Data in this exercise below:

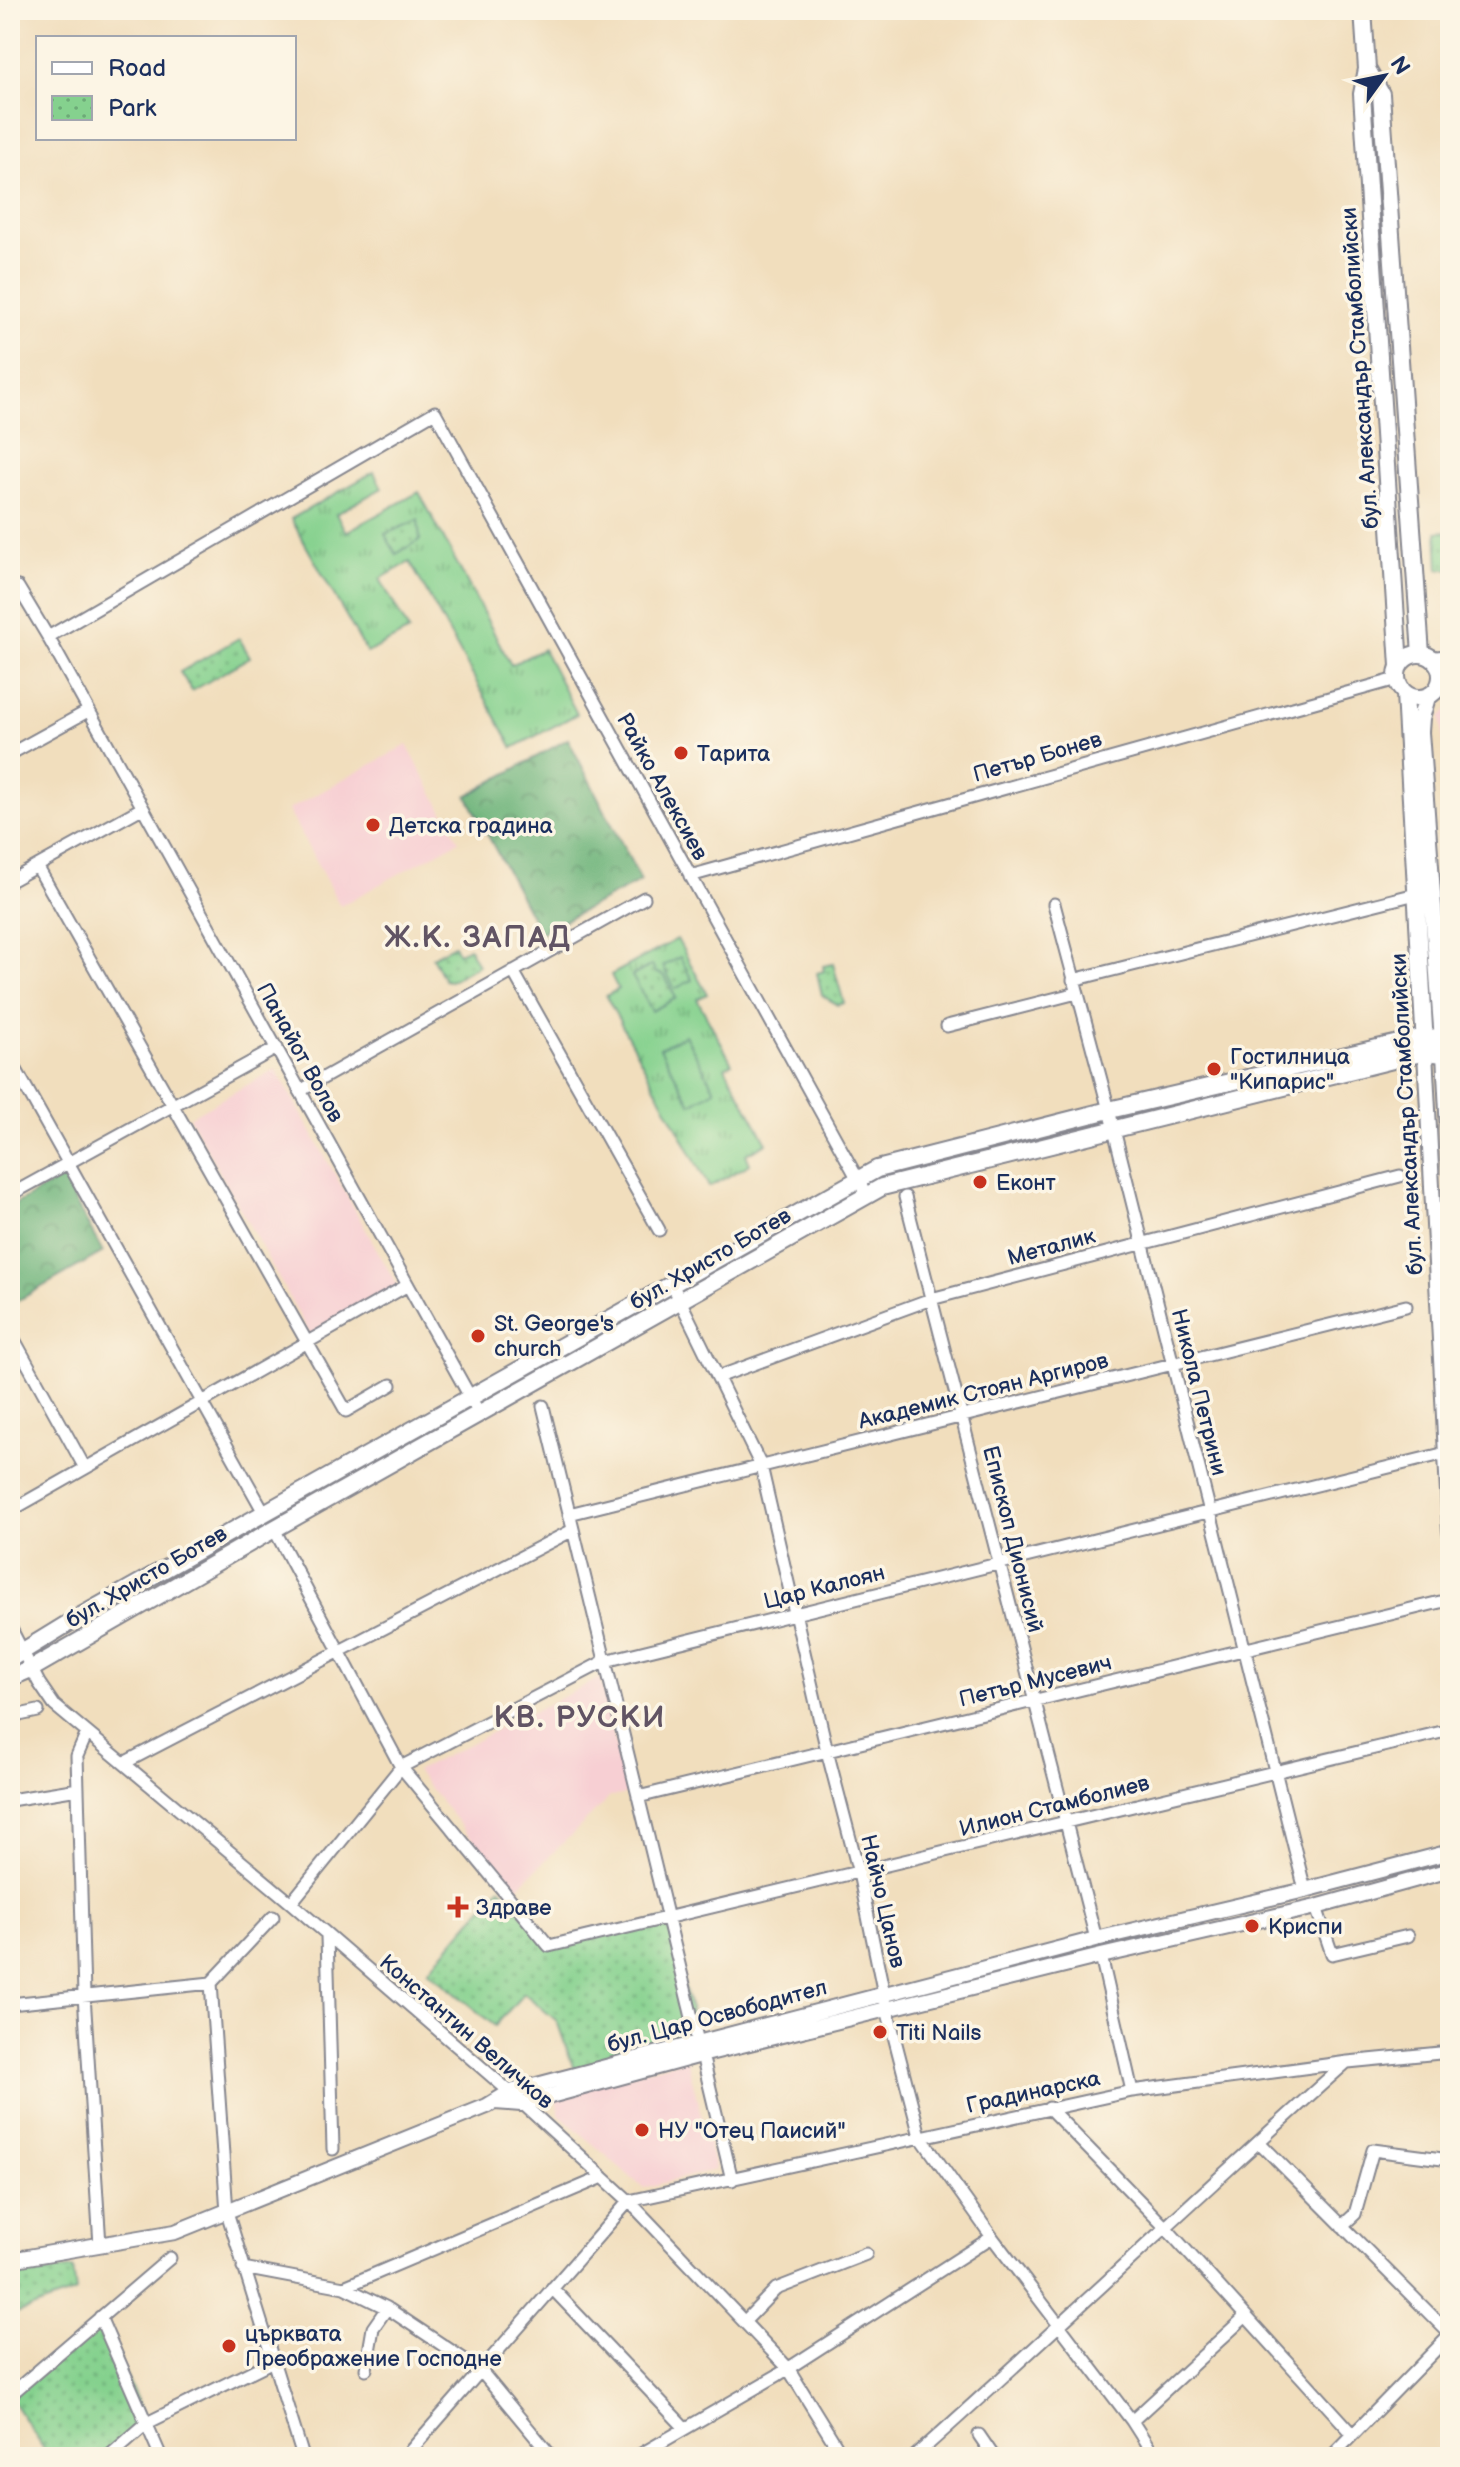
<svg xmlns="http://www.w3.org/2000/svg" width="1460" height="2467" font-family="'Balsamiq Sans',sans-serif">
<style>
.built{fill:#f7cfd3}
.grass{fill:url(#grass-tufts);stroke:#508076;stroke-width:2}
.forest{fill:url(#forest-crowns);stroke:#44716c;stroke-width:2}
.park{fill:url(#park-dots);stroke:#508076;stroke-width:2}
.garden{fill:#85d18e;stroke:#508076;stroke-width:2}
.lines{fill:none;stroke-linecap:round;stroke-linejoin:round}
.minor-casing{stroke:#86868e;stroke-width:15}
.tertiary-casing{stroke:#86868e;stroke-width:18}
.secondary-casing{stroke:#86868e;stroke-width:20}
.minor{stroke:#fff;stroke-width:11}
.tertiary{stroke:#fff;stroke-width:14}
.secondary{stroke:#fff;stroke-width:16}
.poi-dot{fill:#c8321e;stroke:#fcf5e5;stroke-width:3}
.labels{text-anchor:middle;stroke-width:7;stroke-linejoin:round;paint-order:stroke}
.street-label{font-size:22px;fill:#1b2f5e;stroke:#fcf5e5}
.poi-label{font-size:22px;fill:#1b2f5e;stroke:#fcf5e5;text-anchor:start}
.district-label{font-size:30px;font-weight:bold;letter-spacing:2px;fill:#615464;stroke:#fcf5e5}
</style>
<defs>
<pattern id="grass-tufts" width="24" height="20" patternUnits="userSpaceOnUse" patternTransform="scale(2)"><rect width="24" height="20" fill="#85d18e"/><path d="M3 7l-1-3M5 7V3M7 7l1-3M15 17l-1-3M17 17v-4M19 17l1-3" fill="none" stroke="#6caa77"/></pattern>
<pattern id="forest-crowns" width="20" height="18" patternUnits="userSpaceOnUse" patternTransform="scale(2)"><rect width="20" height="18" fill="#6cb379"/><path d="M2 6a3 3 0 1 1 6 0M12 15a3 3 0 1 1 6 0" fill="none" stroke="#589266"/></pattern>
<pattern id="park-dots" width="8" height="8" patternUnits="userSpaceOnUse" patternTransform="scale(2)"><rect width="8" height="8" fill="#85d18e"/><path d="M2 2h.1M6 6h.1" fill="none" stroke="#6caa77" stroke-width="1.8" stroke-linecap="round"/></pattern>
</defs>
<rect width="100%" height="100%" fill="#fcf5e5"/>
<filter id="ink" filterUnits="userSpaceOnUse"><feTurbulence type="fractalNoise" baseFrequency=".0125" numOctaves="2"/><feDisplacementMap in="SourceGraphic" scale="16" xChannelSelector="R" yChannelSelector="G"/><feConvolveMatrix kernelMatrix="1 2 1 2 8 2 1 2 1" color-interpolation-filters="sRGB"/></filter>
<filter id="wash" filterUnits="userSpaceOnUse"><feTurbulence type="fractalNoise" baseFrequency=".006" numOctaves="4" result="noise"/><feDisplacementMap in="SourceGraphic" scale="32" xChannelSelector="R" yChannelSelector="G"/><feGaussianBlur stdDeviation="1.8" result="paint"/><feColorMatrix in="noise" values="0 0 0 0 0 0 0 0 0 0 0 0 0 0 0 0 0 1.4 0 .05"/><feComposite in="paint" operator="in"/></filter>
<g filter="url(#wash)">
<rect width="100%" height="100%" fill="#f1debd"/>
<path class="built" d="M1450,707V836L1441,716Z
M407,745L459,841L340,906L288,810Z
M276,1069L398,1287L311,1336L189,1117Z
M600,1678L627,1794L610,1797L514,1891L416,1771Z
M687,2059L715,2170L643,2188L559,2114L556,2095Z"/>
<path class="grass" d="M374,472L382,488L336,514L346,532L419,492L511,665L543,649L577,714L513,748L410,562L380,579L409,631L367,653L291,519Z
M677,939L707,994L697,999L732,1063L725,1067L767,1143L746,1154L750,1164L709,1187L606,996L618,989L611,975Z"/>
<path class="forest" d="M568,739L641,881L540,933L467,796Z
M62,1178L103,1252L10,1305V1207Z"/>
<path class="park" d="M418,520L420,540L396,554L385,534Z
M1450,531V569H1439L1437,532Z
M239,638L250,657L192,691L180,672Z
M454,945L458,953L469,948L478,965L450,981L444,980L432,957Z
M680,957L692,980L675,989L663,966Z
M833,964L844,1003L837,1005L822,995L817,973L824,971L823,966Z
M652,965L656,973L664,975L676,998L652,1011L632,976Z
M500,1887L549,1946L668,1919L698,2042L576,2075L557,2021L524,1993L495,2026L428,1971Z
M73,2269L76,2292L10,2316V2277Z
M100,2317L147,2423L108,2457H49L10,2397Z"/>
<path class="garden" d="M685,1035L715,1090L691,1104L660,1048Z"/>
</g>
<g filter="url(#ink)">
<g class="lines">
<defs>
<path id="minor" d="M10,586L18,587L48,637L479,1413
M48,637L435,412L866,1194
M10,754L88,711
M37,866L346,1411L391,1385
M690,876L1397,679
M10,881L142,808
M1054,904L1109,1110L1305,1890
M513,971L659,1230
M1073,980L1416,894
M947,1026L1077,993
M10,1059L265,1514
M300,1091L644,898
M10,1195L277,1048
M905,1197L1096,1939
M672,1284L761,1466L827,1751L859,1873L887,2009L920,2136L992,2237L1132,2421L1155,2457
M10,1332L85,1468
M718,1377L931,1299L1400,1176
M543,1406L698,2042
M10,1511L408,1285
M569,1514L1406,1306
M274,1529L401,1767L549,1946L1450,1730
M10,1627L39,1683L54,1705L291,1903L510,2092L629,2201L788,2368L843,2457
M10,1717L38,1711
M87,1733L77,1756L84,1995L100,2245
M124,1763L573,1530
M638,1797L1440,1602
M10,1800L78,1789
M291,1903L401,1767L605,1661L1450,1452
M1316,1907L1332,1954L1408,1936
M327,1936L333,2149
M1101,1956L1132,2091
M211,1983L227,2212L303,2457
M10,2004L211,1983L273,1917
M704,2063L732,2180
M1049,2108L1165,2227L1353,2434
M1259,2142L1450,2334
M1342,2226L1355,2214L1373,2150L1450,2160
M243,2268L344,2287L387,2308L480,2370L552,2457
M344,2287L603,2177
M552,2288L685,2428
M100,2317L161,2457
M745,2321L776,2289L866,2254
M366,2369L373,2328L387,2308
M10,2395L170,2258
M1132,2421L1246,2316
M979,2435L994,2457
M108,2457L147,2423L273,2361
M405,2457L629,2201L1132,2091L1348,2062L1450,2052
M636,2457L778,2375L992,2237
M914,2457C1060,2327 1201,2192 1347,2062
M1331,2457L1450,2335"/>
<path id="tertiary" d="M1433,659L1450,657
M1441,676L1450,664
M1425,1052L1450,1532
M1450,1055L1444,1054L1450,1170
M495,2102L521,2104L701,2055L1101,1956L1316,1907L1450,1870
M10,2260L175,2232L487,2106L510,2092L1096,1939L1305,1890L1450,1852"/>
<path id="secondary" d="M1363,10L1367,69L1362,94L1399,666
M1367,69L1381,94L1421,654
M1397 676a22 22 0 1 1 44 0a22 22 0 1 1-44 0Z
M1405,694L1425,1046
M10,1659L72,1621L877,1169L1109,1110L1425,1037L1443,1038
M10,1678L31,1669L274,1529L882,1187L1425,1052L1444,1054L1420,732L1421,718L1427,697"/>
</defs>
<use href="#minor" class="minor-casing"/>
<use href="#tertiary" class="tertiary-casing"/>
<use href="#secondary" class="secondary-casing"/>
<use href="#minor" class="minor"/>
<use href="#tertiary" class="tertiary"/>
<use href="#secondary" class="secondary"/>
</g>
</g>
<g class="poi-dot">
<circle cx="681" cy="753" r="8"/>
<circle cx="373" cy="825" r="8"/>
<circle cx="1214" cy="1069" r="8"/>
<circle cx="980" cy="1182" r="8"/>
<circle cx="478" cy="1336" r="8"/>
<path d="M454 1895h8v8h8v8h-8v8h-8v-8h-8v-8h8z"/>
<circle cx="1252" cy="1926" r="8"/>
<circle cx="880" cy="2032" r="8"/>
<circle cx="642" cy="2130" r="8"/>
<circle cx="229" cy="2346" r="8"/>
</g>
<g class="labels">
<g class="street-label">
<text transform="translate(1359 368) rotate(-94)" y="8">бул. Александър Стамболийски</text>
<text transform="translate(1037 756) rotate(-16)" y="8">Петър Бонев</text>
<text transform="translate(663 786) rotate(61)" y="8">Райко Алексиев</text>
<text transform="translate(301 1052) rotate(61)" y="8">Панайот Волов</text>
<text transform="translate(1406 1114) rotate(-93)" y="8">бул. Александър Стамболийски</text>
<text transform="translate(1051 1246) rotate(-15)" y="8">Металик</text>
<text transform="translate(710 1258) rotate(-30)" y="8">бул. Христо Ботев</text>
<text transform="translate(983 1390) rotate(-14)" y="8">Академик Стоян Аргиров</text>
<text transform="translate(1200 1392) rotate(76)" y="8">Никола Петрини</text>
<text transform="translate(1014 1539) rotate(76)" y="8">Епископ Дионисий</text>
<text transform="translate(146 1576) rotate(-30)" y="8">бул. Христо Ботев</text>
<text transform="translate(824 1586) rotate(-14)" y="8">Цар Калоян</text>
<text transform="translate(1035 1680) rotate(-14)" y="8">Петър Мусевич</text>
<text transform="translate(1054 1805) rotate(-14)" y="8">Илион Стамболиев</text>
<text transform="translate(884 1901) rotate(77)" y="8">Найчо Цанов</text>
<text transform="translate(717 2015) rotate(-15)" y="8">бул. Цар Освободител</text>
<text transform="translate(467 2031) rotate(41)" y="8">Константин Величков</text>
<text transform="translate(1033 2091) rotate(-12)" y="8">Градинарска</text>
</g>
<g class="poi-label">
<text x="697" y="761">Тарита</text>
<text x="389" y="833">Детска градина</text>
<text x="1230" y="1064">Гостилница<tspan x="1230" dy="25">"Кипарис"</tspan></text>
<text x="996" y="1190">Еконт</text>
<text x="494" y="1331">St. George's<tspan x="494" dy="25">church</tspan></text>
<text x="476" y="1915">Здраве</text>
<text x="1268" y="1934">Криспи</text>
<text x="896" y="2040">Titi Nails</text>
<text x="658" y="2138">НУ "Отец Паисий"</text>
<text x="245" y="2341">църквата<tspan x="245" dy="25">Преображение Господне</tspan></text>
</g>
<g class="district-label">
<text x="478" y="947">Ж.К. ЗАПАД</text>
<text x="580" y="1727">КВ. РУСКИ</text>
</g>
</g>
<rect width="1460" height="2467" fill="none" stroke="#fcf5e5" stroke-width="40"/>
<rect x="36" y="36" width="260" height="104" fill="#fcf5e5" stroke="#a2a6af" stroke-width="2"/>
<rect x="52" y="62" width="40" height="12" fill="#ffffff" stroke="#a2a6af" stroke-width="2"/>
<text x="108" y="76" font-size="24" fill="#1b2f5e">Road</text>
<rect x="52" y="96" width="40" height="24" fill="url(#park-dots)" stroke="#a2a6af" stroke-width="2"/>
<text x="108" y="116" font-size="24" fill="#1b2f5e">Park</text>
<g transform="translate(1384 76) rotate(57)" stroke="#fcf5e5" stroke-width="6" paint-order="stroke">
<path d="M0-6L14 30L0 20L-14 30Z" fill="#1b2f5e"/>
<text y="-12" font-size="22" font-weight="bold" text-anchor="middle" fill="#1b2f5e">N</text>
</g>
</svg>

End of Data in this exercise.

**Your task**
Lines with the word "Александър" in them are the answer; report each one from the data.

**Expected answer**
<text transform="translate(1359 368) rotate(-94)" y="8">бул. Александър Стамболийски</text>
<text transform="translate(1406 1114) rotate(-93)" y="8">бул. Александър Стамболийски</text>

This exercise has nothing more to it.